## About this task
Put every line of text from the items below into a Markdown table with two columns, Row and Line. Number the rows, skip blank lines, and leave the pictures out of the table.

## Text extracted from the pages
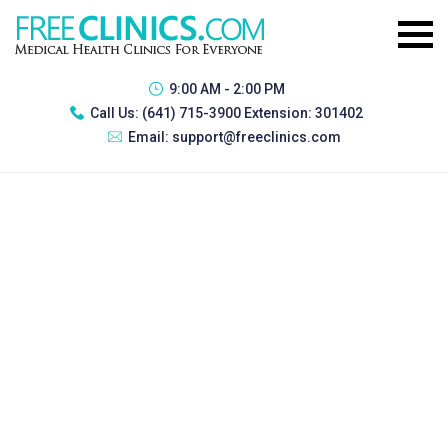
9:00 AM - 2:00 PM
Call Us:
(641) 715-3900 Extension: 301402
Email:
support@freeclinics.com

## Answer space
| Row | Line |
|---|---|
| 1 | 9:00 AM - 2:00 PM |
| 2 | Call Us: |
| 3 | (641) 715-3900 Extension: 301402 |
| 4 | Email: |
| 5 | support@freeclinics.com |